Background— Orthostatic hypotension (OH) is associated with increased rates of cardiovascular disease and mortality, particularly among middle-aged persons. However, little is known about the association of OH with chronic kidney disease (CKD). Methods and Results— Postural changes in blood pressure (BP) were estimated using the difference between the average of multiple supine and standing BP measurements. OH was defined as a decrease in systolic BP ≥ 20 mm Hg, or a decrease in diastolic BP ≥ 10 mm Hg upon standing. Incident CKD was defined as an increase in serum creatinine ≥ 0.4 mg/dL at the 3- or 9-year follow-up visits, or a hospitalization (discharge) or death due to CKD. Urinary albumin-to-creatinine ratio (ACR, mg/g) was obtained at visit 4 and used to define albuminuria (ACR ≥ 30 mg/g). The association between OH and incident CKD and between OH and categories of albuminuria were modeled using adjusted Cox proportional hazard models and logistic regression, respectively.
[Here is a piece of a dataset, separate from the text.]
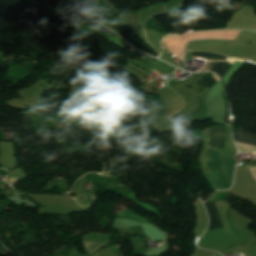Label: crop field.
<instances>
[{"instance_id":"crop-field-1","label":"crop field","mask_w":256,"mask_h":256,"mask_svg":"<svg viewBox=\"0 0 256 256\" xmlns=\"http://www.w3.org/2000/svg\"><path fill=\"white\" fill-rule=\"evenodd\" d=\"M122 38H124L127 42H129L131 45L135 46L136 48L152 55V56H157L158 53L156 52L155 49L150 47L148 44L145 42H142L140 39L136 37L134 33H132L130 30H126L120 35Z\"/></svg>"},{"instance_id":"crop-field-2","label":"crop field","mask_w":256,"mask_h":256,"mask_svg":"<svg viewBox=\"0 0 256 256\" xmlns=\"http://www.w3.org/2000/svg\"><path fill=\"white\" fill-rule=\"evenodd\" d=\"M227 126H215L210 128V141L208 146L222 150L224 147L225 132Z\"/></svg>"},{"instance_id":"crop-field-3","label":"crop field","mask_w":256,"mask_h":256,"mask_svg":"<svg viewBox=\"0 0 256 256\" xmlns=\"http://www.w3.org/2000/svg\"><path fill=\"white\" fill-rule=\"evenodd\" d=\"M64 19L67 20V22L73 24V25H76V26H79L80 24L83 25V26H89L91 28H93L96 23L92 22L91 20H89L85 14L83 12L75 15L73 13V11H69L68 13L64 14L63 16Z\"/></svg>"},{"instance_id":"crop-field-4","label":"crop field","mask_w":256,"mask_h":256,"mask_svg":"<svg viewBox=\"0 0 256 256\" xmlns=\"http://www.w3.org/2000/svg\"><path fill=\"white\" fill-rule=\"evenodd\" d=\"M204 205L210 217V225L208 227V230L223 227L215 203L204 202Z\"/></svg>"},{"instance_id":"crop-field-5","label":"crop field","mask_w":256,"mask_h":256,"mask_svg":"<svg viewBox=\"0 0 256 256\" xmlns=\"http://www.w3.org/2000/svg\"><path fill=\"white\" fill-rule=\"evenodd\" d=\"M212 63H213L212 61H207L206 64L211 66ZM231 66L232 65L230 63H224V62H214L212 65L213 68L218 69L216 73L220 76L221 79L228 72Z\"/></svg>"},{"instance_id":"crop-field-6","label":"crop field","mask_w":256,"mask_h":256,"mask_svg":"<svg viewBox=\"0 0 256 256\" xmlns=\"http://www.w3.org/2000/svg\"><path fill=\"white\" fill-rule=\"evenodd\" d=\"M234 139L256 144V136L250 135L241 129L234 130Z\"/></svg>"},{"instance_id":"crop-field-7","label":"crop field","mask_w":256,"mask_h":256,"mask_svg":"<svg viewBox=\"0 0 256 256\" xmlns=\"http://www.w3.org/2000/svg\"><path fill=\"white\" fill-rule=\"evenodd\" d=\"M192 57H200L204 59L223 60V61H230L231 59L216 53H205V52H193Z\"/></svg>"},{"instance_id":"crop-field-8","label":"crop field","mask_w":256,"mask_h":256,"mask_svg":"<svg viewBox=\"0 0 256 256\" xmlns=\"http://www.w3.org/2000/svg\"><path fill=\"white\" fill-rule=\"evenodd\" d=\"M218 81L212 75H206L197 84L202 85L209 89V87ZM212 87V86H211Z\"/></svg>"},{"instance_id":"crop-field-9","label":"crop field","mask_w":256,"mask_h":256,"mask_svg":"<svg viewBox=\"0 0 256 256\" xmlns=\"http://www.w3.org/2000/svg\"><path fill=\"white\" fill-rule=\"evenodd\" d=\"M43 1H45V0H31L30 2L39 6Z\"/></svg>"},{"instance_id":"crop-field-10","label":"crop field","mask_w":256,"mask_h":256,"mask_svg":"<svg viewBox=\"0 0 256 256\" xmlns=\"http://www.w3.org/2000/svg\"><path fill=\"white\" fill-rule=\"evenodd\" d=\"M79 4L82 3H87V2H92V1H97V0H77Z\"/></svg>"},{"instance_id":"crop-field-11","label":"crop field","mask_w":256,"mask_h":256,"mask_svg":"<svg viewBox=\"0 0 256 256\" xmlns=\"http://www.w3.org/2000/svg\"><path fill=\"white\" fill-rule=\"evenodd\" d=\"M184 49L185 48H183L181 51H179L177 54H175L174 56L177 58L179 55H181L183 52H184Z\"/></svg>"},{"instance_id":"crop-field-12","label":"crop field","mask_w":256,"mask_h":256,"mask_svg":"<svg viewBox=\"0 0 256 256\" xmlns=\"http://www.w3.org/2000/svg\"><path fill=\"white\" fill-rule=\"evenodd\" d=\"M234 158L236 159V153H235V156H234Z\"/></svg>"}]
</instances>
Among 12,593 individuals, 1,019 developed CKD (3.9 cases/1,000 person-years) over a mean of 16 years. A significantly increased risk of CKD was observed among individuals with OH compared to those without OH after adjustment (hazard ratio 1.67, 95% confidence interval, 1.36, 2.06). OH was associated with increased risk of albuminuria (OR 1.66, 95% CI 1.21, 2.29). Conclusions— These findings suggest that OH increases the risk of CKD in middle-aged persons. Multiple physiologic mechanisms are activated in response to gravitational pooling of blood, reduced venous return and reduced cardiac output. The autonomic nervous system, particularly the sympathetic nervous system, has an important role in the short-term regulation of blood pressure (BP). 1 Individuals with autonomic dysfunction are unable to regulate BP in response to postural changes. Orthostatic hypotension (OH), a manifestation of autonomic dysfunction, is associated with incident hypertension 2 , coronary heart disease 3 , stroke 4 and all-cause mortality 5 in middle-aged persons.